Artigianato e bilateralità: un sistema di emanazione contrattuale tra i più strutturati che porta i segni del tempo. Va ripensato e riorganizzato.

Gli enti bilaterali rappresentano di fatto una modalità di relazioni industriali che non nega il conflitto strutturale capitale-lavoro, ma mette a confronto le parti sociali all’interno di regole paritarie e modalità organizzative da loro stabilite.

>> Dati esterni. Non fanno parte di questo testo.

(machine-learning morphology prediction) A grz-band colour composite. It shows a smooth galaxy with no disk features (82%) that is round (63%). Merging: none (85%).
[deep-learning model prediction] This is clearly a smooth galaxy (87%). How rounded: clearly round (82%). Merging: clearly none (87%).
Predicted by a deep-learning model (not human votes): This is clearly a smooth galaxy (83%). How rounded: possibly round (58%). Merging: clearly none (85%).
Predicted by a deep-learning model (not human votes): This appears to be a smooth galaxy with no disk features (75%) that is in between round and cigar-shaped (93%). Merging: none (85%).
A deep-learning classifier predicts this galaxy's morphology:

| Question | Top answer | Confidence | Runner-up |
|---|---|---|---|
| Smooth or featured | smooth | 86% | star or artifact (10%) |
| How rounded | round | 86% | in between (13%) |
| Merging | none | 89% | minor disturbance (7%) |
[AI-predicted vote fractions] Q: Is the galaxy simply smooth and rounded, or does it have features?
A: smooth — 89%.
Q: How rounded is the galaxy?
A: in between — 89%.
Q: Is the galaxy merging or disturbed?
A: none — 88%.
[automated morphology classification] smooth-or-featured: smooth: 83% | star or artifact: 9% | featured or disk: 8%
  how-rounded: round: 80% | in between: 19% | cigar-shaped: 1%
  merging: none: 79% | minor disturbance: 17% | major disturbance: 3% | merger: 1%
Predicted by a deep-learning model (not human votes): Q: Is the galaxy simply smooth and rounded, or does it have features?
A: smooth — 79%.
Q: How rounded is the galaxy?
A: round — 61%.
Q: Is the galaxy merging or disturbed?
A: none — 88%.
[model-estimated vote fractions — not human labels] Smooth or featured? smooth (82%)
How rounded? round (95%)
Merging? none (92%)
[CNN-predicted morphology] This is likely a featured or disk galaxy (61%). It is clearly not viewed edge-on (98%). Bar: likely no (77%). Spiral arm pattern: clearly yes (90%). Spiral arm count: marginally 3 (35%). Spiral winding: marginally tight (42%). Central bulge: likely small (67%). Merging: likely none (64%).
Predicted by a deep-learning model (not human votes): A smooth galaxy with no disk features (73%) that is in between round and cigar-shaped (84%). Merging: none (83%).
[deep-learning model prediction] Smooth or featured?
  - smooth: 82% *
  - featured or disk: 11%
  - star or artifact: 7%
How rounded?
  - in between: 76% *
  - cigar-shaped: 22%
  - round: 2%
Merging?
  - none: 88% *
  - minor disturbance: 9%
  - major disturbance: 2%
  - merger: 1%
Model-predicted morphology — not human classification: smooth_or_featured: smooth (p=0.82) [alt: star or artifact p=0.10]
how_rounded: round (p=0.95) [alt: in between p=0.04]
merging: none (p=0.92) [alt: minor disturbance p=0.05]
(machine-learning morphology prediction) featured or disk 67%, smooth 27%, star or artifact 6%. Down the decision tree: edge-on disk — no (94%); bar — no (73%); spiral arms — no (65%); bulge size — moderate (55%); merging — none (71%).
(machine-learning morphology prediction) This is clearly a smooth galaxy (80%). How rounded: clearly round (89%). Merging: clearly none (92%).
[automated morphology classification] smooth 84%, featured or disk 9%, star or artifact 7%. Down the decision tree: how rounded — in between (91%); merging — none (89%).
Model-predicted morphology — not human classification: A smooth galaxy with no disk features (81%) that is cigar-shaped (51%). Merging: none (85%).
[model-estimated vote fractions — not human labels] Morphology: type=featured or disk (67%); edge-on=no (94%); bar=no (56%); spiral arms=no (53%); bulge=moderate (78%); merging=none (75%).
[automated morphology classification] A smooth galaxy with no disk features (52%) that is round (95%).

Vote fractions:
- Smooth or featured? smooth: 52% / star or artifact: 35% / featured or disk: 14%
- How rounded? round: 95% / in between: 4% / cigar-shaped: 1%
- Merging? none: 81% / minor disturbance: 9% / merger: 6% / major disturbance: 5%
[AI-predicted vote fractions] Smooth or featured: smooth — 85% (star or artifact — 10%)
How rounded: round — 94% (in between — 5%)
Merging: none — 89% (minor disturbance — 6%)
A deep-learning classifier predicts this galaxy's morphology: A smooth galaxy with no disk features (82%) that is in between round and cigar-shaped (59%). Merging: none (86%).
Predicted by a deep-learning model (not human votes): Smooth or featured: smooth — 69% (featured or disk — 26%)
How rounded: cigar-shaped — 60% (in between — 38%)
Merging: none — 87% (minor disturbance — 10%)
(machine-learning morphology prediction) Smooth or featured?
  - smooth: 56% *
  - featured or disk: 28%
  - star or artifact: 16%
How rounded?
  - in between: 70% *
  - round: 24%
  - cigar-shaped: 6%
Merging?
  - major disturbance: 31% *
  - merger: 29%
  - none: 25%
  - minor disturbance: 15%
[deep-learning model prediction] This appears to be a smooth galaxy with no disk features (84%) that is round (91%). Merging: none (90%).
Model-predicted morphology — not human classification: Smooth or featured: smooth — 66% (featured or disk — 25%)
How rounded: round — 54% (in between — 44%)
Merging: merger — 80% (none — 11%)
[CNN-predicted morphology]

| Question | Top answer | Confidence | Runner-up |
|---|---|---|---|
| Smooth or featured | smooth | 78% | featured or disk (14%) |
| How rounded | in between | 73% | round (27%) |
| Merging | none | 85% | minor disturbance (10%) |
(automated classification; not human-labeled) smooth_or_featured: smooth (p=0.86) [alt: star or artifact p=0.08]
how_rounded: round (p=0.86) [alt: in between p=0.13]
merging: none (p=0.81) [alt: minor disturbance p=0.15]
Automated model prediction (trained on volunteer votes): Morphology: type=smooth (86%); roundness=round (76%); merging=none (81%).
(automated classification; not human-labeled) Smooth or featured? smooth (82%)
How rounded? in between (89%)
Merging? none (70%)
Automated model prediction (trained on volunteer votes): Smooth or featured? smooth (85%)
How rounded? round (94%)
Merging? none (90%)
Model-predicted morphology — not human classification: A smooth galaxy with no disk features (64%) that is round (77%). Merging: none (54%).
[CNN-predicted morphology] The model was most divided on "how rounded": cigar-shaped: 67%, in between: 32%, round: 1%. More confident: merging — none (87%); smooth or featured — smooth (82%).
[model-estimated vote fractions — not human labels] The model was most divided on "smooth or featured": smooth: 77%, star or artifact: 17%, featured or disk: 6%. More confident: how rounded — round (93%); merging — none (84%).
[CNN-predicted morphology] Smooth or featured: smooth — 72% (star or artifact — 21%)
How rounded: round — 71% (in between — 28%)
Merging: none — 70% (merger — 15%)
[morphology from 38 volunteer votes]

E’ nel settore dell’artigianato che, con l’accordo interconfederale del 1988, si è sviluppato uno dei sistemi bilaterali di emanazione contrattuale di origine interconfederale fra i più importanti e strutturati.
Le ragioni del suo sviluppo, anche se non in tutte le aree del paese, sono da ricercare nella specificità produttiva multisettoriale dell’artigianato, nelle dimensioni d’impresa, nelle esigenze che non trovano risposte nelle tradizionali relazioni industriali e nell’attuale welfare italiano.

Con oltre un milione di lavoratori dipendenti sul piano nazionale - dispersi sul territorio, privati di canali collettivi e associativi di natura sindacale, e di rapporti di forza per rivendicare e conquistare diritti e migliori condizioni di lavoro e di vita - questo settore ha trovato nella bilateralità un modello di relazioni sindacali, con una struttura contrattuale fondata su accordi interconfederali nazionali, che incrocia la rappresentanza, il ruolo e la titolarità della confederazione e delle categorie. Un settore privo di alcuni strumenti per la tutela di chi vi lavora e delle imprese stesse, a partire dalla cassa integrazione guadagni. Un settore che pagherà per anni la crisi, continuando a ridursi, a perdere occupazione, e a trasformarsi.

Ma la bilateralità porta i segni del tempo: deve essere rinnovata e ripensata dentro una realtà che negli ultimi anni si è profondamente modificata per le trasformazioni produttive, per la crisi e per i provvedimenti legislativi intervenuti. In gioco ci sono la prospettiva e il ruolo di una bilateralità che, come le rappresentanze sociali, non è apprezzata dall’attuale governo. Occorre interrogarci su come aumentare la rappresentanza, il tesseramento - oggi ancora molto modesto - per rappresentare meglio i lavoratori di un mondo sindacalmente difficile da organizzare.

Nel settore la confederazione e le categorie sono portatrici di titolarità contrattuale, e sindacalmente i campi di intervento sono sempre più intrecciati e dialoganti, proprio per la natura confederale contrattuale della bilateralità e della contrattazione nazionale di categoria. Una titolarità che non deve essere autoreferenziale e va esercitata, o rischia di essere disconosciuta dalle controparti e dai lavoratori, in un sistema contrattuale fondato su quattro pilastri, che sta risultando non sempre esigibile o praticabile. Anche il modello contrattuale deve essere rivisitato e forse ripensato, e l’occasione è la nostra conferenza d’organizzazione.

Oggi siamo tutti impegnati a riunificare e rappresentare meglio il mondo del lavoro, a estendere a tutti i diritti universali, a prescindere dalla forma contrattuale e dalla dimensione di impresa, a partire dai lavoratori dell’artigianato, per i quali spesso i diritti, primo tra tutti quello a organizzarsi e ad informarsi, sono rimasti fuori dai cancelli. In questo sta il valore della proposta della CGIL sul nuovo Statuto delle lavoratrici e dei lavoratori. Il nostro impegno nell’artigianato è quello di dare concretezza all’azione sindacale, e di mantenere e incrementare il rapporto tra politiche pubbliche e iniziative che sorgono dalla negoziazione sociale tra le parti, per nuove conquiste che assicurino uguaglianza delle opportunità insieme ai diritti universali. A rappresentare più e meglio il mondo del lavoro, all’interno di una confederazione impegnata a ripensarsi nella convinzione che il lavoro, i diritti e la solidarietà sono gli ingredienti fondamentali per riunificare e rendere migliore questo paese.